● **Указание 1**
Извлеките из выбранного текста фрагмент между «Среди старых кассет» и «Константин Павлович Хохлов.» включительно.
● **Указание 2**
Переведите на английский язык предложение из выбранного текста: «Потом вы с ним будете работать в Киевском театре русской драмы имени Леси Украинки».
─── Выбранный текст ───
Среди старых кассет оказалась бобина с надписью «не для печати». Записи, собранные на ней, были сделаны в самом начале восемьдесят четвертого года, когда я решил собрать высказывания любимых мною актеров и режиссеров о своей профессии. Тогда же мы с ними почему-то договорились, что эти записи не для печати. Сегодня пришло их время.
- Я начинала свою актерскую жизнь в Петрограде в начале двадцатых годов в молодежном театре, где с нами работал Константин Павлович Хохлов.
- Потом вы с ним будете работать в Киевском театре русской драмы имени Леси Украинки.
- Да. И он же мне в свое время отсоветовал идти работать в Малый театр, когда у меня возникла необходимость переехать в Москву, где, как он говорил, - мастистые не дадут возможности работать.
- Но это все будет гораздо позже, а пока, в начале двадцатых годов, вы репетируете с Константином Павловичем.
─── Исходные строки ───
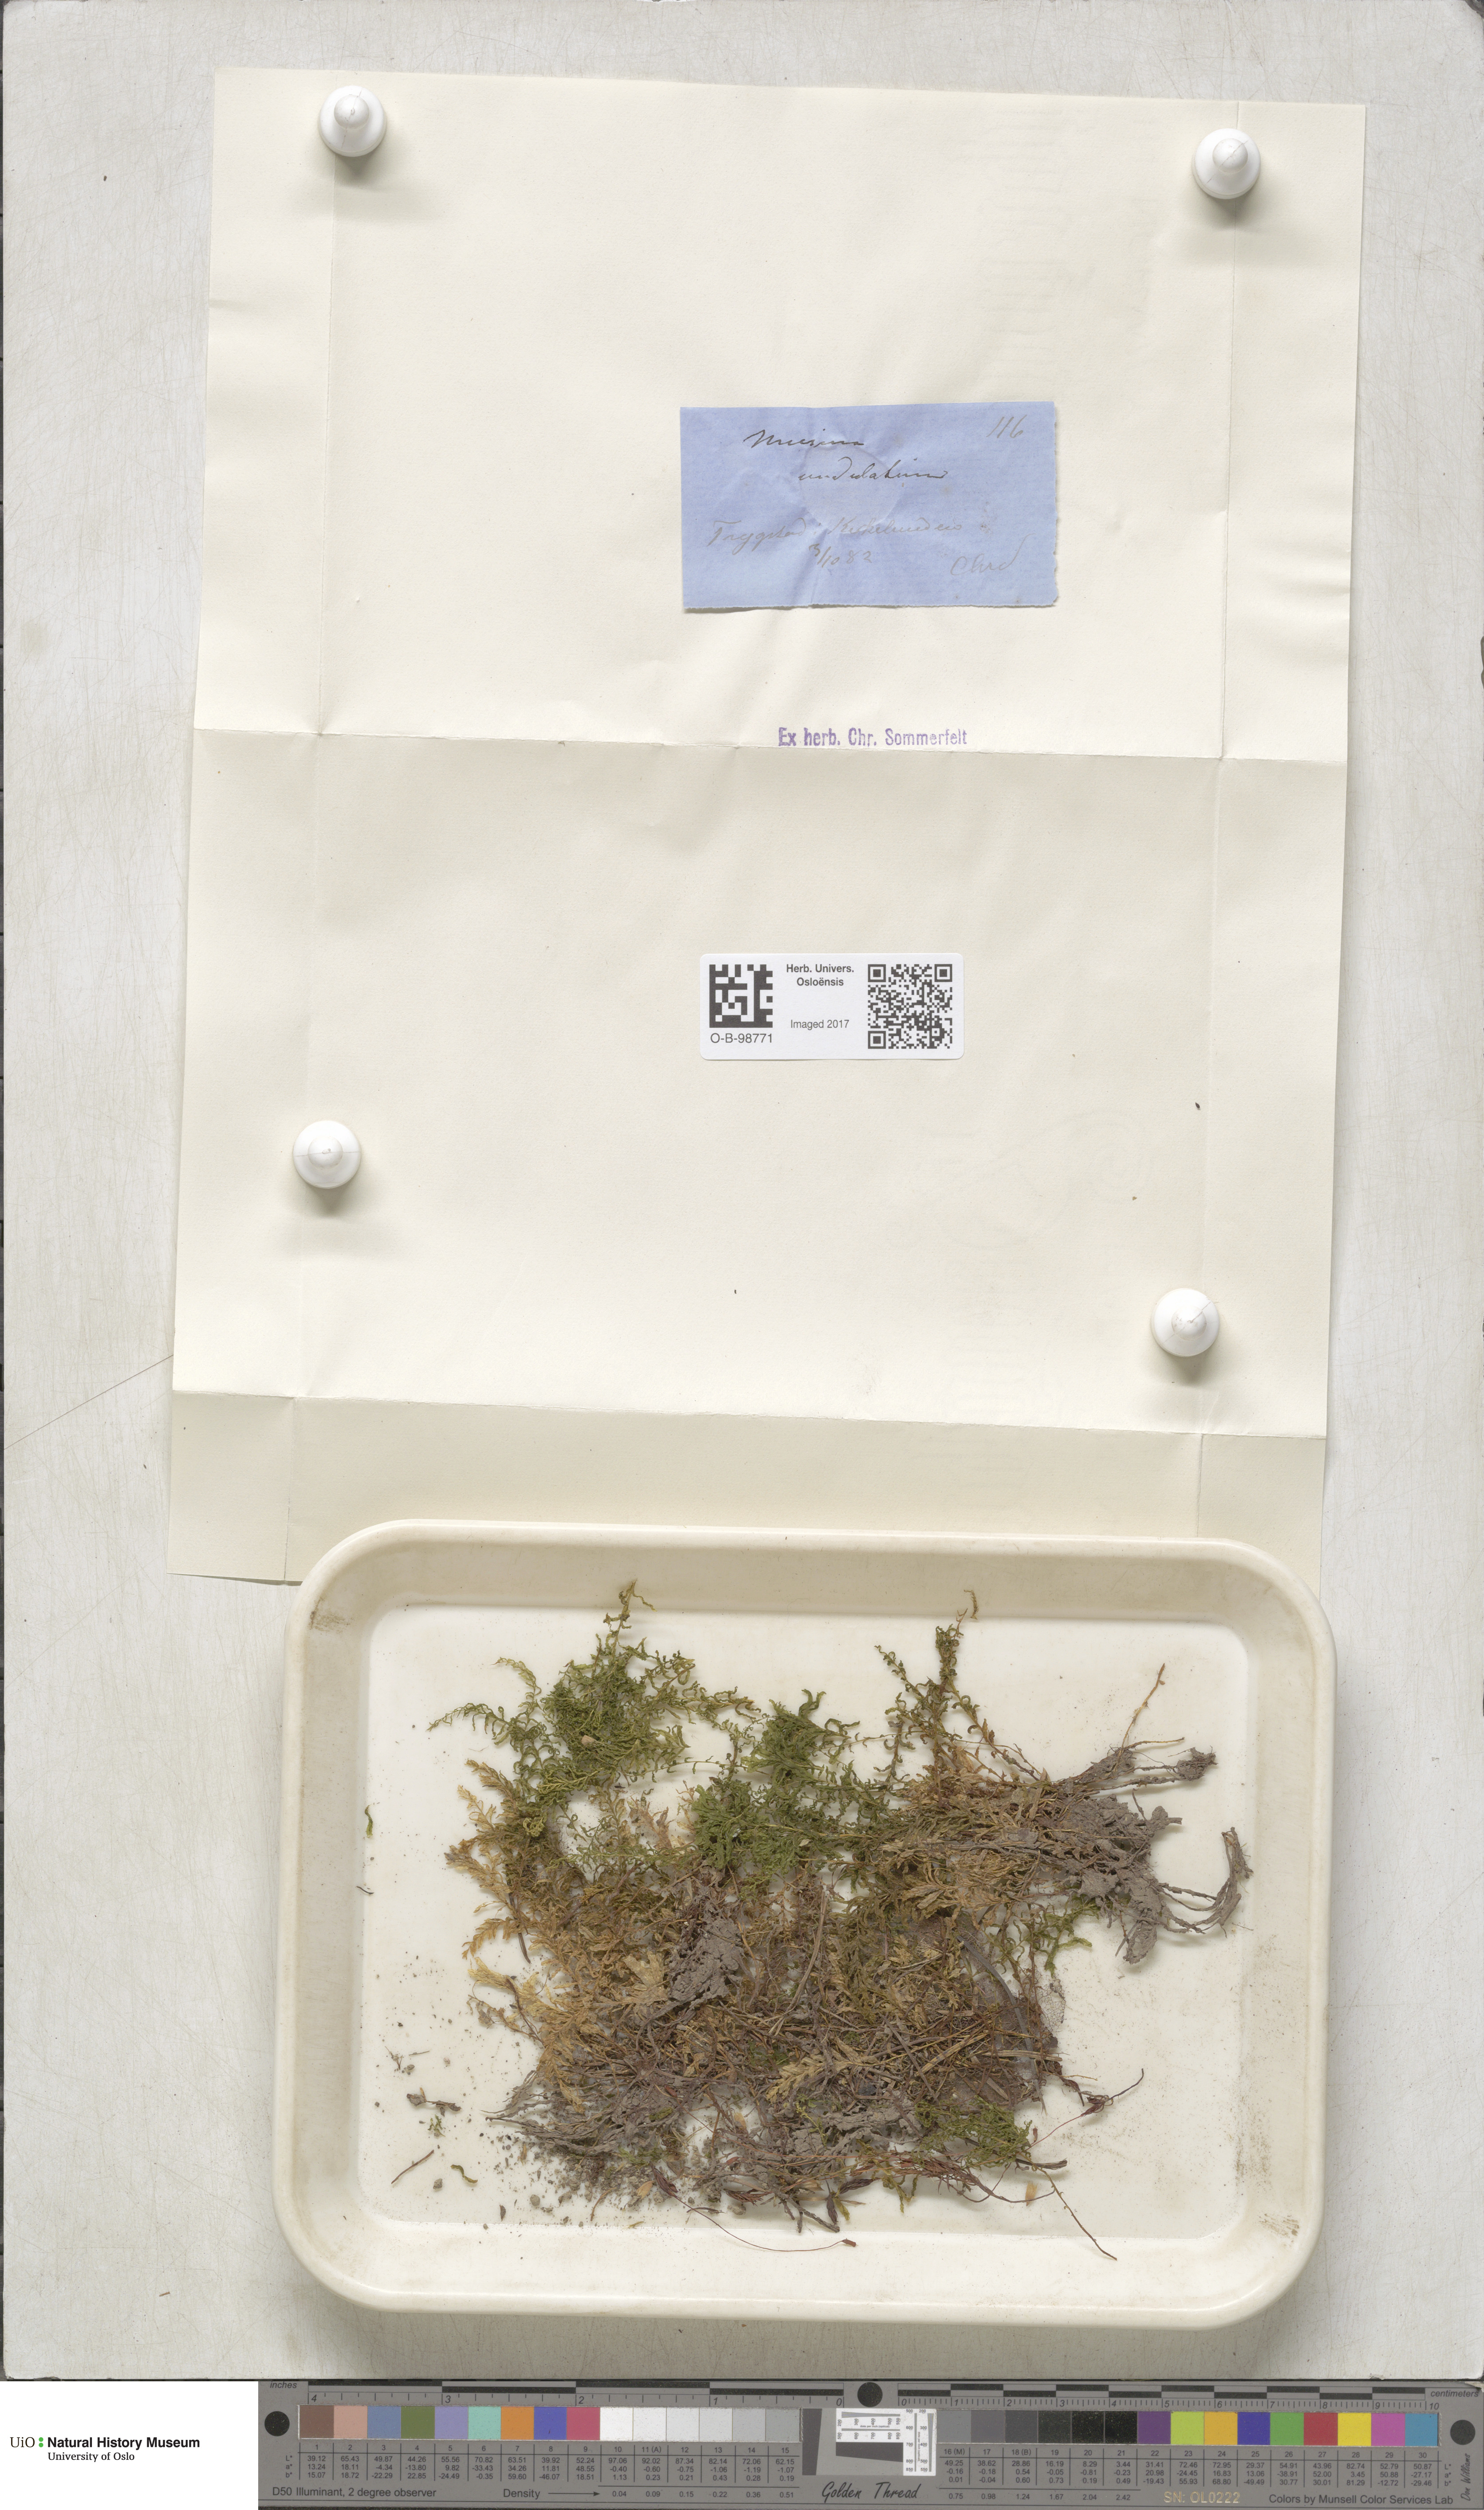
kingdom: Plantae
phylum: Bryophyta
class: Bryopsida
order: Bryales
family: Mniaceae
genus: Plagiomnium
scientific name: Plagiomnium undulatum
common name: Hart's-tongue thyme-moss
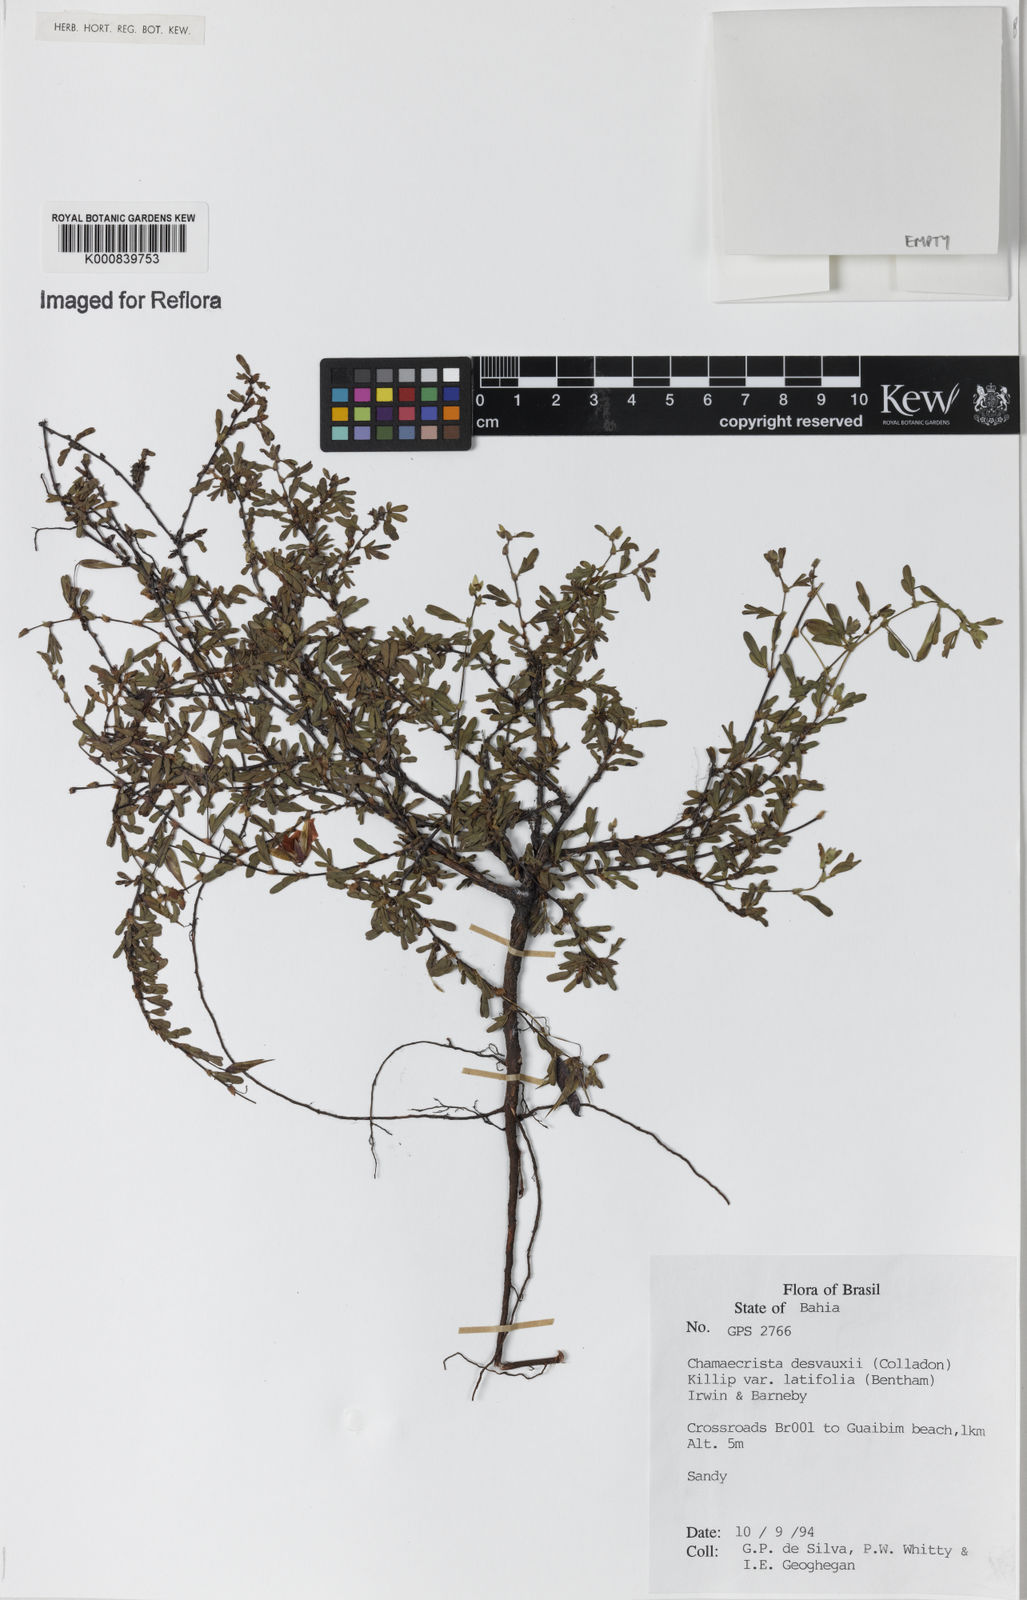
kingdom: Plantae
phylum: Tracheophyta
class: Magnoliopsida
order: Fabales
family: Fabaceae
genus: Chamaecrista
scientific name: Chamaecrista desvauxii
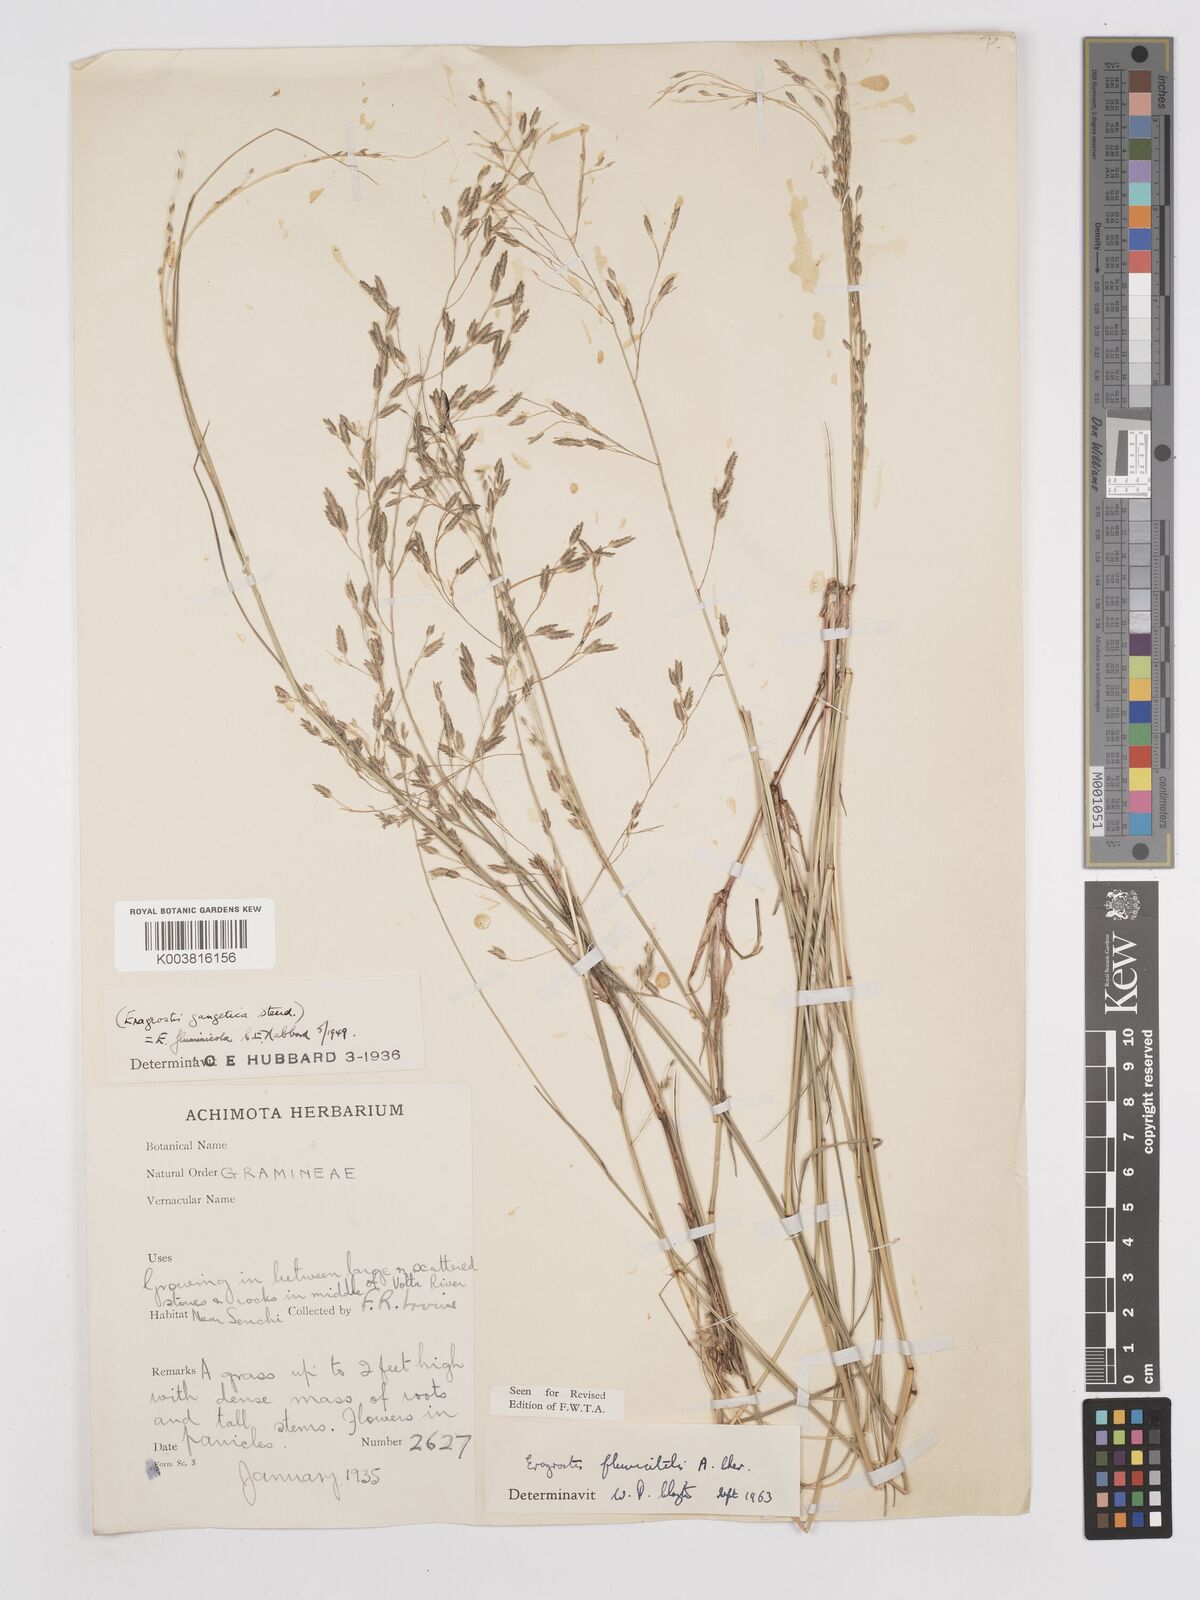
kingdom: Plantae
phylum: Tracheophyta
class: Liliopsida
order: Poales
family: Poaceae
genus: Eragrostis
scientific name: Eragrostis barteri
───
● **Верный ответ 1**
Среди старых кассет оказалась бобина с надписью «не для печати». Записи, собранные на ней, были сделаны в самом начале восемьдесят четвертого года, когда я решил собрать высказывания любимых мною актеров и режиссеров о своей профессии. Тогда же мы с ними почему-то договорились, что эти записи не для печати. Сегодня пришло их время.
- Я начинала свою актерскую жизнь в Петрограде в начале двадцатых годов в молодежном театре, где с нами работал Константин Павлович Хохлов.

● **Верный ответ 2**
Later you will work with him at the Lesya Ukrainka Kyiv Theater of Russian Drama.